=== THE PROBLEM ===
Update everything from the line containing "pushing biased reporting" down to the line containing "Component Failure" by replacing "POLITICS" with "OPINION" and changing nothing else. Give only those lines, and leave the pictures out of your answer.

※ ※ ※

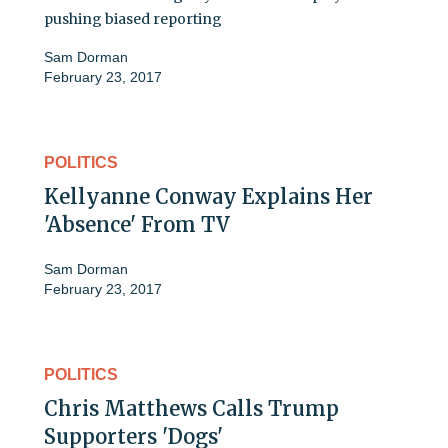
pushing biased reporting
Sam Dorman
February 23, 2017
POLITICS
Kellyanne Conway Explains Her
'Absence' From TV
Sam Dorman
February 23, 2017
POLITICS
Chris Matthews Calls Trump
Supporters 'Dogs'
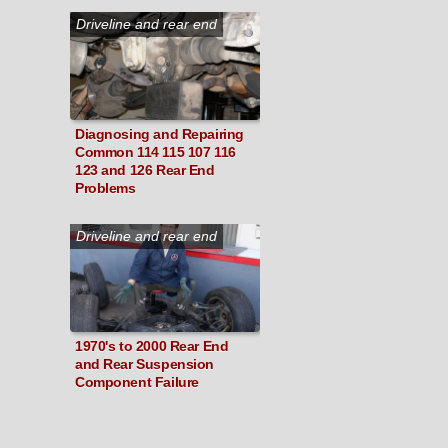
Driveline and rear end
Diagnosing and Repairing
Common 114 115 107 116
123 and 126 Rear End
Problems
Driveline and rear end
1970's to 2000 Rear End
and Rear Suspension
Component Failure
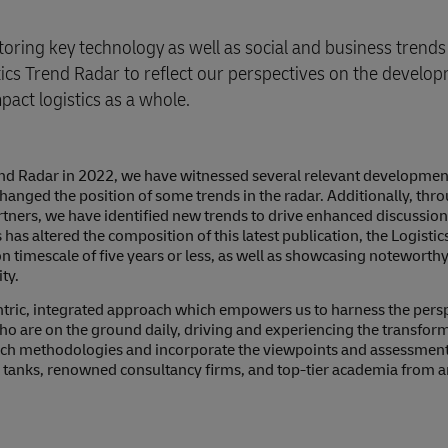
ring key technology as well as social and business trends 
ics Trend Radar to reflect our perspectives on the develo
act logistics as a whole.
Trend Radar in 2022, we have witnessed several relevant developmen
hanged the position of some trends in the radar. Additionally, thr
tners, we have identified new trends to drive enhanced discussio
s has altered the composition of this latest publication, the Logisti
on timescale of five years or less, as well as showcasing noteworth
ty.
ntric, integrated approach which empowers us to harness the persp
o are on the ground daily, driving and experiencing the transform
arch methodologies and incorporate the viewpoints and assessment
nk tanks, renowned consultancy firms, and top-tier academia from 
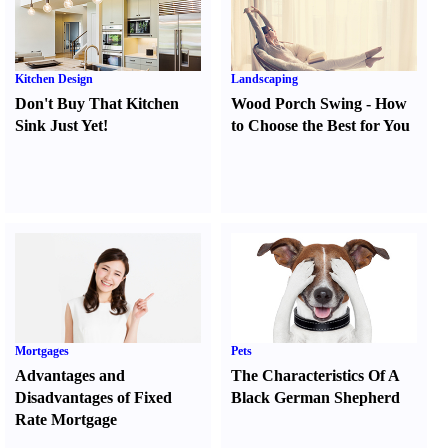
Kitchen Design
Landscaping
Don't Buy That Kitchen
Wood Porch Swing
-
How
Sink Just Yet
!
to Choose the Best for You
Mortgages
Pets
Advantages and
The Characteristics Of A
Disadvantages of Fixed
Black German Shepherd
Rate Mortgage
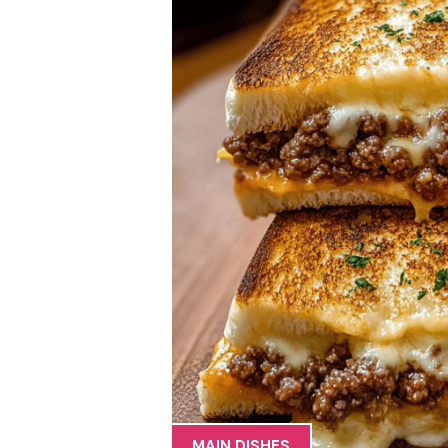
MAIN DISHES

※ ※ ※

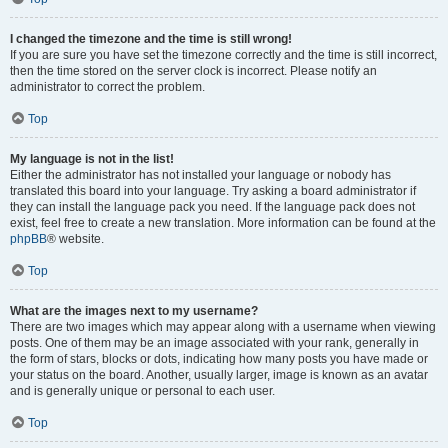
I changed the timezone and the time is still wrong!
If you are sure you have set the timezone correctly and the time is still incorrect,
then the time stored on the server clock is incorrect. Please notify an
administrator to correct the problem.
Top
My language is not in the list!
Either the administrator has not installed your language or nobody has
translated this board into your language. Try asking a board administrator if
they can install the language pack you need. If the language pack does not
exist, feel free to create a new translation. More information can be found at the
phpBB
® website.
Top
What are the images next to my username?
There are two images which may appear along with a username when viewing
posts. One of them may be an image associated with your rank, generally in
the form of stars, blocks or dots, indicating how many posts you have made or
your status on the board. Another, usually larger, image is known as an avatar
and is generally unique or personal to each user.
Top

※ ※ ※

=== OUTPUT OF THE EXERCISE ===
pushing biased reporting
Sam Dorman
February 23, 2017
OPINION
Kellyanne Conway Explains Her
'Absence' From TV
Sam Dorman
February 23, 2017
OPINION
Chris Matthews Calls Trump
Supporters 'Dogs'
Driveline and rear end
Diagnosing and Repairing
Common 114 115 107 116
123 and 126 Rear End
Problems
Driveline and rear end
1970's to 2000 Rear End
and Rear Suspension
Component Failure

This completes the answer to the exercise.